Chart interpretation exercises ▸
+++
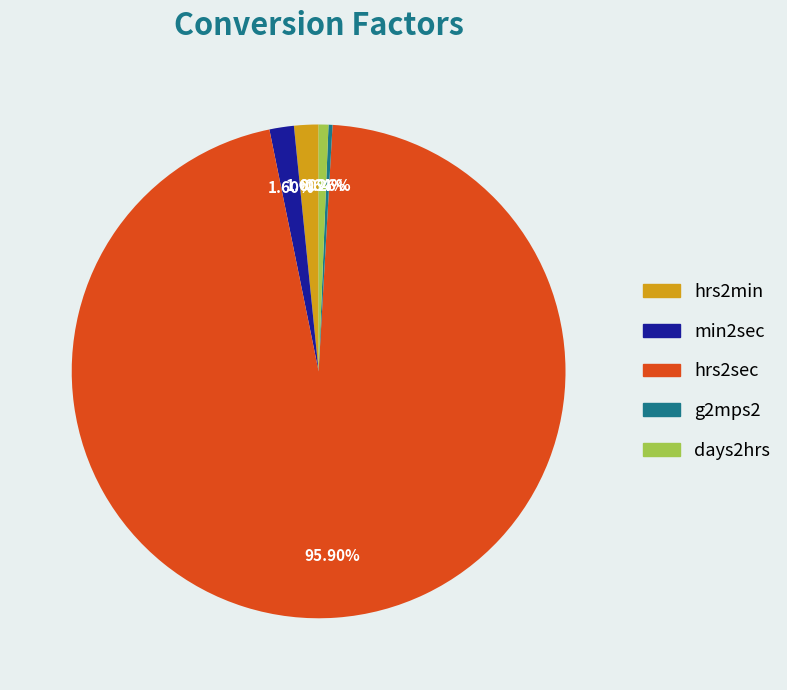

Does hrs2sec represent more than half of the total?

Yes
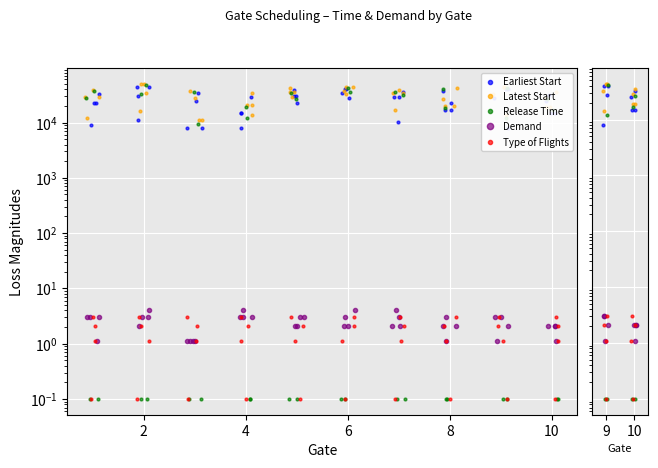

Which series has the largest total across all categories?

Latest Start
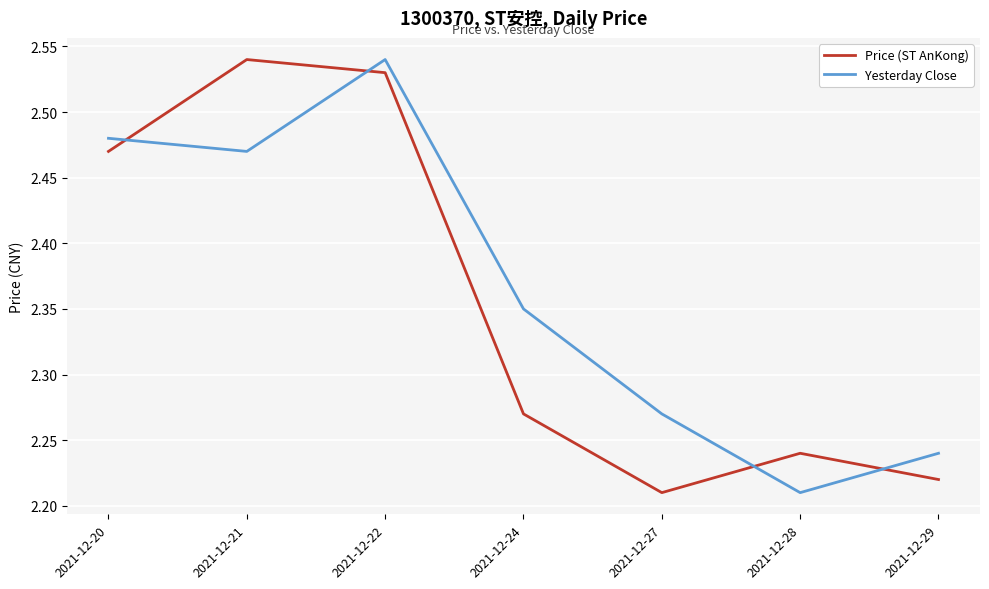

True or false: Yesterday Close has more than 2 interior local peaks.

False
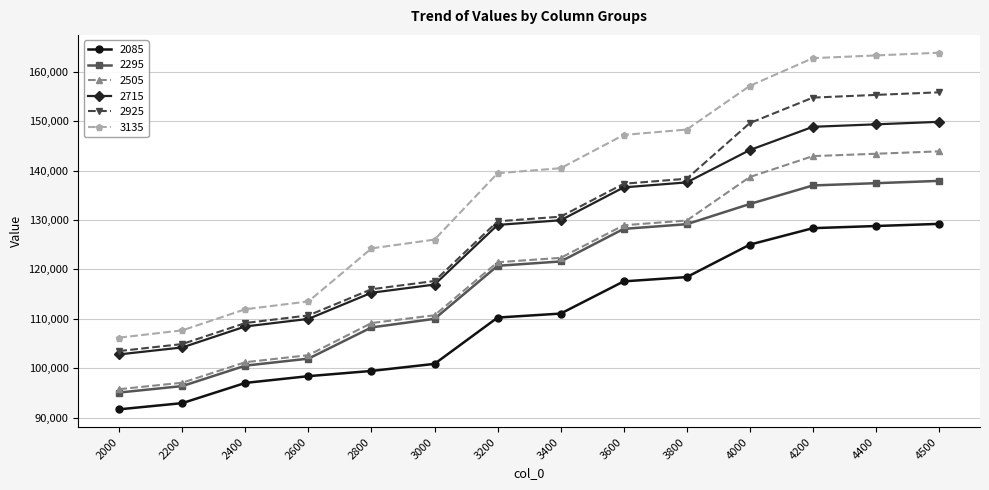

Which series has the largest total across all categories?

3135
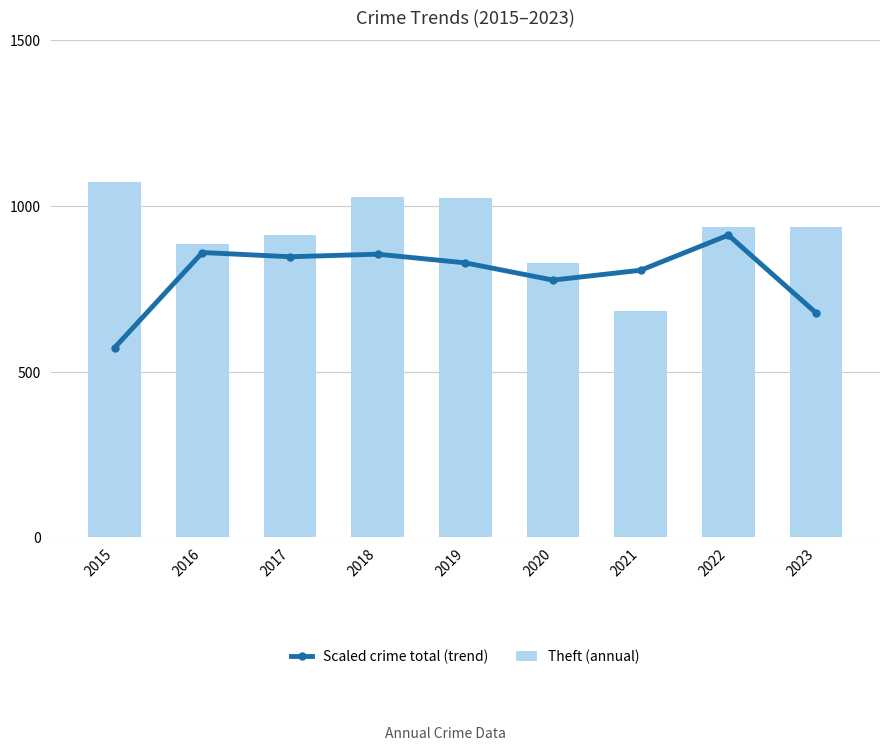

What is the value of the Theft (annual) bar at the 4th from the left?

1027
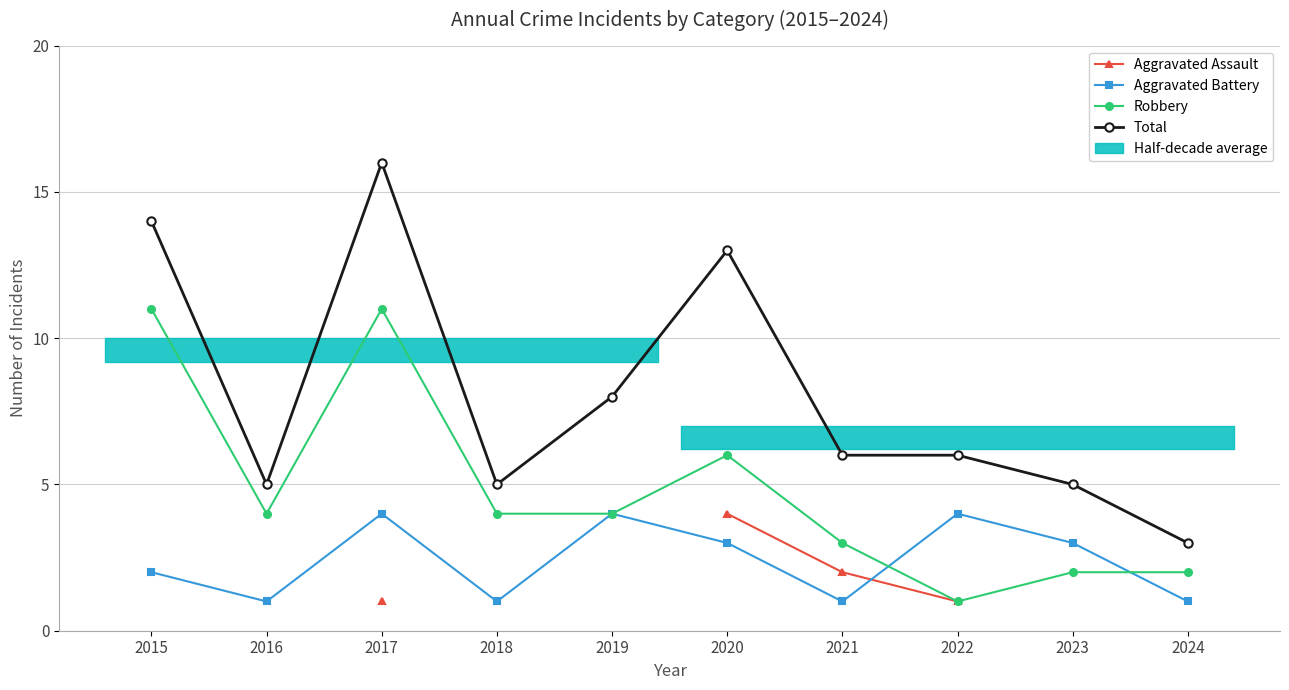

What is the average value of the Aggravated Battery series?

2.4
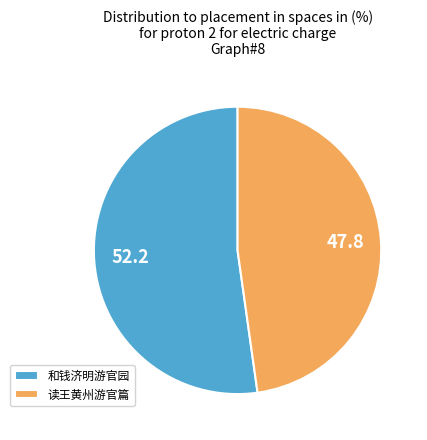

Does any single category account for the majority?

Yes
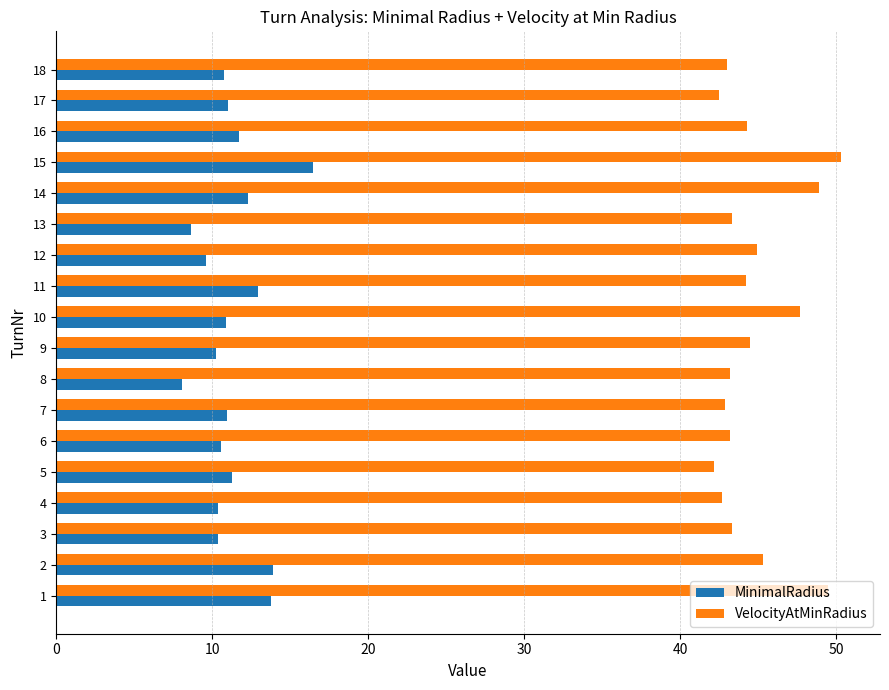

Is it true that MinimalRadius equals 16.3 at 16?

False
+++
Work instructions ▸ Retype all of the rows above word for word, but omit the pictures.

Output ▸
Does hrs2sec represent more than half of the total?

Yes

Which series has the largest total across all categories?

Latest Start

True or false: Yesterday Close has more than 2 interior local peaks.

False

Which series has the largest total across all categories?

3135

What is the value of the Theft (annual) bar at the 4th from the left?

1027

What is the average value of the Aggravated Battery series?

2.4

Does any single category account for the majority?

Yes

Is it true that MinimalRadius equals 16.3 at 16?

False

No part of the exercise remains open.